Geçtiğimiz günlerde, İsmet Özel’in bir konuşmasında Risâle-i Nurlara hakaret ettiği, “İsmet Özel’den Risâle-i Nur’a hakaret” başlığıyla RisaleHaber sitesinde dikkatimi çekti.
Fakir, kırk yıldır Nurları heceleyen biri... Nurculuk, en sıradan ferdi olmakla iftihar ettiği cihanşümul İslâm dâvâsı. Bediüzzaman’ın da, eserlerinin de, şâkirdlerinin de yegâne kıymetleri; İslâmiyet’in inkişaf ve ihyâsına yaptıkları büyük hizmet.
Özel’in haber metninde yer alan , “...ben öteden beri Risale-i Nur okuyan insanlara hayret etmişimdir. Bu kadar kötü bir Türkçeye tahammül ediyorlarsa insanlar, demek ki hiçbir şey anlamamayı peşin olarak kabul etmişler demektir.” ifâdeleri, muharrire başlığı ilhâm etmiş.
Bu ifâdelerde hakaret var mı, yahut şâirin maksadı hakaret etmek midir; ayrı mesele. Mevzua bir kaç twitter mesajı ile müdahil olmamın asıl sebebi, bu tenkîdin Özel’den gelmiş olması. Zirâ, itiraf etmeliyim ki, ruh ve düşünce dünyasında kıymetli bir şeylerin olabileceğine iihtimâl verdiğim İsmet Özel’e ulşmama mâni teşkil eden büyük uçurum; dilinin kötü olması değil, bir dilinin olmaması. Yamalı bohça, demeye şâyân kelime ve “tilcik” harmanı, kötü mü kötü bir dil. İsbatına kendimi mecbur hissettiğim bu dâvâyı izâh için okuma külfetine katlandığım makâle de aramızdaki uçurumu doldurmanın mümkün olmadığını, kat’iyetle gösteriyor.

| Çıkarılan satırlar |
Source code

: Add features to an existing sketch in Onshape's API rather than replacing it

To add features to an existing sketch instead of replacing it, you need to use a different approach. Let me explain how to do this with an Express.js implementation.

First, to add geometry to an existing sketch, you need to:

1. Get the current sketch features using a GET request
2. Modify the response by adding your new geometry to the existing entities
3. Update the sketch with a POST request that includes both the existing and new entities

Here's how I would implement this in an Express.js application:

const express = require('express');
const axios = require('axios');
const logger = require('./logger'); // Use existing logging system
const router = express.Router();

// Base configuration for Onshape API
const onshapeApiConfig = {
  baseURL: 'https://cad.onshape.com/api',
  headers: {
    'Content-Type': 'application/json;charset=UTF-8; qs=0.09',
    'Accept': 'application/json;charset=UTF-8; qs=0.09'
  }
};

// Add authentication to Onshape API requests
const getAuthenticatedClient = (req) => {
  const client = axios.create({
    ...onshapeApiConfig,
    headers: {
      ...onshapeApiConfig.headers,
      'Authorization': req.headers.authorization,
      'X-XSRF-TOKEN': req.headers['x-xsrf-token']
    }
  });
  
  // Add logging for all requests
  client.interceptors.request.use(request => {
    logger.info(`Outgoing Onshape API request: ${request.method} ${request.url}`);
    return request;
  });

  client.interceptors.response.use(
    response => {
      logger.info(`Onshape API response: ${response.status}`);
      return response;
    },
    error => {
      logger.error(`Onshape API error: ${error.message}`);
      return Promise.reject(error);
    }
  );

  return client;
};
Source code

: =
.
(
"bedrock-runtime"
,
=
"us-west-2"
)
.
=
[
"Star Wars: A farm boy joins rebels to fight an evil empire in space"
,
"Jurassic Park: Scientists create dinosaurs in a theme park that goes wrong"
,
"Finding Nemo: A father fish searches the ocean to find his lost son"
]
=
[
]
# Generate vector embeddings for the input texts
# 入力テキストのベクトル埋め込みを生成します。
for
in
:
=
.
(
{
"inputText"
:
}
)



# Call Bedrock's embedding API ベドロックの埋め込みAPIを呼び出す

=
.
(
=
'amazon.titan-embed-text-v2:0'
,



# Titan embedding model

| Okuduğunu uygula |
1) Alıntıdaki "Bu ifâdelerde hakaret var mı, yahut şâirin maksadı hakaret etmek midir; ayrı mesele." cümlesini İngilizceye çevirin.
2) Alıntıda "Fakir, kırk yıldır" sözlerinden "başlığı ilhâm etmiş." sözlerine kadar uzanan bölümü, "şâkirdlerinin" yerine "talebelerinin" koyarak düzenleyin ve yeniden yazın.
Yalnızca alıntıdaki bilgilere dayanın.

| Görevlere göre çözümler |
1) Whether these statements contain an insult, or whether the poet's intent is to insult, is a separate matter.

2)
Fakir, kırk yıldır Nurları heceleyen biri... Nurculuk, en sıradan ferdi olmakla iftihar ettiği cihanşümul İslâm dâvâsı. Bediüzzaman’ın da, eserlerinin de, talebelerinin de yegâne kıymetleri; İslâmiyet’in inkişaf ve ihyâsına yaptıkları büyük hizmet.
Özel’in haber metninde yer alan , “...ben öteden beri Risale-i Nur okuyan insanlara hayret etmişimdir. Bu kadar kötü bir Türkçeye tahammül ediyorlarsa insanlar, demek ki hiçbir şey anlamamayı peşin olarak kabul etmişler demektir.” ifâdeleri, muharrire başlığı ilhâm etmiş.